The first warning sign this was going to be a colossal pain in the ass was the phone call after I placed my order on the Web. See, IKEA doesn't like the idea of just letting you order your items online without having to talk to anybody on the phone, so rather than quote you the shipping and taxes, they make some poor guy call you back with that information a day or two after you order. IKEA has changed their shipping fee rates, so they were trying to charge me $120 to ship $160 worth of stuff to me.
I told the guy there was no way I was paying that, so he should cancel my order. He came up with a counter offer: If he split my two-item order into two one-item orders, IKEA would use normal shipping carriers to get the items to me, rather than sending a truck with a big IKEA sign painted on it. This little trick knocked 50% off the shipping cost. Does IKEA really think people are going to spend 75% of the cost of an item on shipping? This seems nuts to me.
When the items arrived, I got a new surprise. Seems IKEA thinks 'unfinished' means "slap all sorts of stupid, hard-to-remove warning labels all over stuff so you can't finish it yourself." I personally take 'unfinished' to mean 'not yet finished,' not 'never to be finished'. The sticker in the photo above basically just says "Don't leave your baby unattended on this" in 15 different languages. So I'm stuck trying to get this stuff off before I slap finish on it, and it'll probably always look weird because the sticker glue set into the wood. Couldn't they put a flyer in the box? Or print this helpful message on the bag containing the hardware, so I'd only have to look at it then?

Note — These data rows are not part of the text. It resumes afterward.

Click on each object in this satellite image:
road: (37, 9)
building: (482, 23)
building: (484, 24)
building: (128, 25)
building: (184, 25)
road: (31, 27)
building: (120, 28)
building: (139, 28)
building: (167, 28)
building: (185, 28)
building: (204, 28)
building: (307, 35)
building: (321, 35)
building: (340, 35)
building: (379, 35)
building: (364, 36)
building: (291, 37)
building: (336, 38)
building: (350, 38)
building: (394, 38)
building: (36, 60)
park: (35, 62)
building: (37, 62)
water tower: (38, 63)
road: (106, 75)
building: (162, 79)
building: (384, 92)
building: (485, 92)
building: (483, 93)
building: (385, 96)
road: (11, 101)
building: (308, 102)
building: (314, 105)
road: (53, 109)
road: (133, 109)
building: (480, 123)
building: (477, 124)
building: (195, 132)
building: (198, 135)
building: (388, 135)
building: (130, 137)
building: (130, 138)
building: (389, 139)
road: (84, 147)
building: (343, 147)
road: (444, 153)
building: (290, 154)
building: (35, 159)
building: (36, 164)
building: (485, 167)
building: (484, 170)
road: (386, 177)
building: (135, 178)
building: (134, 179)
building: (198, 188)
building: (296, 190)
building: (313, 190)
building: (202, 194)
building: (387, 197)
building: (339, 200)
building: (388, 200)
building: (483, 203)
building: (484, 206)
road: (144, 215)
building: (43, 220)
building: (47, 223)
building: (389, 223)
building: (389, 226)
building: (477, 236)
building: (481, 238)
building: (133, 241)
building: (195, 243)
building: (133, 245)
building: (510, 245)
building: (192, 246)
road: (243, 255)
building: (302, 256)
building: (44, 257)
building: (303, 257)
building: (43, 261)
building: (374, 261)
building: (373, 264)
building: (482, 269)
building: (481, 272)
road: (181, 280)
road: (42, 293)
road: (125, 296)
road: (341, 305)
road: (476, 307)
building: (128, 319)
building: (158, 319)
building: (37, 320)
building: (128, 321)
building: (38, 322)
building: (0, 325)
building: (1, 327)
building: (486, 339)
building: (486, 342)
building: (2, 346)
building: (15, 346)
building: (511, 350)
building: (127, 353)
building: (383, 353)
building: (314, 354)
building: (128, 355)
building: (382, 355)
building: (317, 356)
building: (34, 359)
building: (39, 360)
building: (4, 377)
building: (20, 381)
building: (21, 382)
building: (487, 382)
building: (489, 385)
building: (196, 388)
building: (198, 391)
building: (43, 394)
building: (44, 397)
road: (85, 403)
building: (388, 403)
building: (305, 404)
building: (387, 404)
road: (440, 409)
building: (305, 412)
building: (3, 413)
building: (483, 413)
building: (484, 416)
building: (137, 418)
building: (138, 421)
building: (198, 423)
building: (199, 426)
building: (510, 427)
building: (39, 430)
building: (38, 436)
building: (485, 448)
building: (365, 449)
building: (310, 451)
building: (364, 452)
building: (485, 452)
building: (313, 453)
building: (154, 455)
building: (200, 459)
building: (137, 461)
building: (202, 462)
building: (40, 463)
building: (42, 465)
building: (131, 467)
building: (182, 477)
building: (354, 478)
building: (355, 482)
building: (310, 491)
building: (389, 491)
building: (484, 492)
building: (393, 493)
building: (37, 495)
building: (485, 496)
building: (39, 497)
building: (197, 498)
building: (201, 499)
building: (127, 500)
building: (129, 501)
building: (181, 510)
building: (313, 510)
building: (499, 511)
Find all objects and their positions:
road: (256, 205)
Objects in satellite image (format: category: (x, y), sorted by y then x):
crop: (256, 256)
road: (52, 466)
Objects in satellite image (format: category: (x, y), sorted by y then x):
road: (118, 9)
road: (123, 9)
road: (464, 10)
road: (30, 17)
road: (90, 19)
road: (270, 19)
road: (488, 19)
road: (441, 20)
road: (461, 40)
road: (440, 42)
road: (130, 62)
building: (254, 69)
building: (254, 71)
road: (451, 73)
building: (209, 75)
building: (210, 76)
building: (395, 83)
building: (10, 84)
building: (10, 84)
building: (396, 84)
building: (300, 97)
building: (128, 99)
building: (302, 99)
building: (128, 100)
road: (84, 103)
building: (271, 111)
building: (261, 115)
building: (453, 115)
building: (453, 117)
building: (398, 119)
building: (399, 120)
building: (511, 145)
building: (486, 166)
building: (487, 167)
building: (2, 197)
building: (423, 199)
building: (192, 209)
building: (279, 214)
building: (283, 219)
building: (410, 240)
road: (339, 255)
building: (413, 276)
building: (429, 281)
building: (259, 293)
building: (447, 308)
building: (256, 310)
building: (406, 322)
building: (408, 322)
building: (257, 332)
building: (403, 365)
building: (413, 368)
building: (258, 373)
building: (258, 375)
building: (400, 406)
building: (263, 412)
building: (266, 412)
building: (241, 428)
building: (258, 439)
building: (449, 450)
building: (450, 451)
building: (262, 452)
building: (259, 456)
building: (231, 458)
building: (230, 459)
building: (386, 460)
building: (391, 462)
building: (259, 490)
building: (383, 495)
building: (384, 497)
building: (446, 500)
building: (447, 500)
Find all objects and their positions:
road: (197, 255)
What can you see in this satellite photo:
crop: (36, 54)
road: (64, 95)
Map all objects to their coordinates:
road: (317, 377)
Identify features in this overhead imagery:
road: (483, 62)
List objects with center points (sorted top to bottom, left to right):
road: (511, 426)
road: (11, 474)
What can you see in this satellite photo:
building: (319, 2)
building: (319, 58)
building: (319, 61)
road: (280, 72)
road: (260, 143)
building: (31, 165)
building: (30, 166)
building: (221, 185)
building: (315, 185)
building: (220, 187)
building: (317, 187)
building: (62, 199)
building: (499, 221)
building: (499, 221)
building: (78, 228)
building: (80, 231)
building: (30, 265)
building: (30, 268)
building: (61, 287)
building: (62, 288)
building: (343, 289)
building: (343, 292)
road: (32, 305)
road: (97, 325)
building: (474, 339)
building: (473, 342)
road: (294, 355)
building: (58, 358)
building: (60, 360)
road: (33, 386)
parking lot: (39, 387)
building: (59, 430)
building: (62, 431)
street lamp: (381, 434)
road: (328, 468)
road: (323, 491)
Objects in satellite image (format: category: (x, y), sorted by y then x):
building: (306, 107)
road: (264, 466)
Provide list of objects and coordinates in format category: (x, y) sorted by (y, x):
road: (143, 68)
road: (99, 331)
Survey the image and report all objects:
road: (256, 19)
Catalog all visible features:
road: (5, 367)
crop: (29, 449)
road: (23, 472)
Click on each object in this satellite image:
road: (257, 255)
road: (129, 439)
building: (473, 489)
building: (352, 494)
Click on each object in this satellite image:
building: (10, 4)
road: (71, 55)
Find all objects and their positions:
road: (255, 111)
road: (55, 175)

It'd be great if IKEA had an ironic slogan I could make fun of to sum up this post, but all they offer is "affordable solutions for better living," which I can't turn into anything worth writing. So I'll just say screw IKEA!
Shakeup
So, we moved today.
Stayed up until past 3 packing, then the alarm went off at 6 AM so we could be up in time for the movers. I always feel dumb when they're moving you out... You just sit there, until they remove the things to sit on. Then you sit on the floor. You can't go out and do stuff, because they have to keep on asking you "Is this going?" "Yes." "Is this going?" "Yes." They head out, take out the cable TV feed to a nearby building with their truck, and we scramble to sweep out pounds of fur and dust and gather up the cats and beat the movers back to the new place. And beat the ticking timebomb urinary doomsday that is a terrorized cat in a carrier in a car on a stressful day.
Then, on the other side: Guy walks up, shows you something you own, says "Bedroom?" "Yes." "Office?" "Yes." I'm grateful I can afford movers, because I don't think I could carry a piano on my back alone. But there's something about just sitting there while it happens that makes me feel... impotent. And spoiled. Impotent metaphorically, mind you.
God I'm tired now. Which box has the toothpaste?